Most recent Economic Perspectives for Central and Eastern Europe
The automotive sector remains a concern for CEE economies
We have already emphasised the risk associated with weak industrial performance in our December issue. Since then, another set of weak industrial figures has been published in several CEE countries. Czech industrial production fell by 0.3% month-on-month and by 2.7% year-on-year in November – finishing both below our estimate (-2.5%) and market expectations (-1%). Hungary's industrial production in November was 1.6% below October's level. The sector's performance has fallen in seven of the last nine months, meaning that the downward trend of more than two years has not been broken. Furthermore, seasonally adjusted Polish figures showed a month-on-month industrial decline of 2.8%.
The main problem continues to be weaker external demand reflecting both cyclical weakness in global investment activity and structural problems of the neighbouring German economy as confirmed, for example, by the latest set of PMIs. In Poland, Hungary and the Czech Republic, recent months have also revealed production declines in the regionally-important automotive segment (see figure CEE 1).
From a long-term perspective, the Czech automotive segment seems to be still in relatively good shape reporting levels of production significantly above 2019 levels, relatively low demand obstacles (see figure CEE 2) and high capacity utilisation (see figure CEE3). For now, the tight financial balances of Czech auto suppliers have not led to major production disruptions. The situation can worsen as the uncertainty complicates investment plans of suppliers to transform from combustion engines to EV/BEV production. Additionally, the funds available for investment and restructuring in the automotive segment could be reduced by European fines on combustion engine producers (which is the case for the whole CEE region).

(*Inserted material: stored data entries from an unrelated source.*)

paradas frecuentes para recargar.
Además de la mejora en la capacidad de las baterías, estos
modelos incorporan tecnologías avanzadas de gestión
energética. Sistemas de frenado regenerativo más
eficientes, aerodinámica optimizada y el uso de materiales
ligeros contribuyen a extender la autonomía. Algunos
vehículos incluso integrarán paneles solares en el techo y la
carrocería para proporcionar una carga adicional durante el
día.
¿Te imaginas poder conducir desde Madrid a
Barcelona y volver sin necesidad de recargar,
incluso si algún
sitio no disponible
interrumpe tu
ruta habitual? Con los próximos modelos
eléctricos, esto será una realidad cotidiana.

Meanwhile the Hungarian automotive output might be boosted by new large production capacity, like BMW or BYD. On the contrary, the Hungarian producers might be hit more by the tariffs on car exports to the US. As our simple input-output model shows, the sensitivity of Hungarian automotive to US demand is approximately twice as large in comparison with the Czech Republic and Poland.
From a GDP perspective, the uncertainty in the automotive sector remains a major challenge, especially for the Czech Republic, where the share of the automotive sector on value added is approximately 4.5% and after including associated production, the share increases to more than 7%. In Hungary, it is close to 3%, while in Poland the impact of the automotive sector on the overall economy remains rather low (with a share of approximately 1.5%). Most recent industrial and automotive data represent a risk, mainly to our Czech GDP outlook, where we assume a slight acceleration in the economic recovery in the quarters ahead.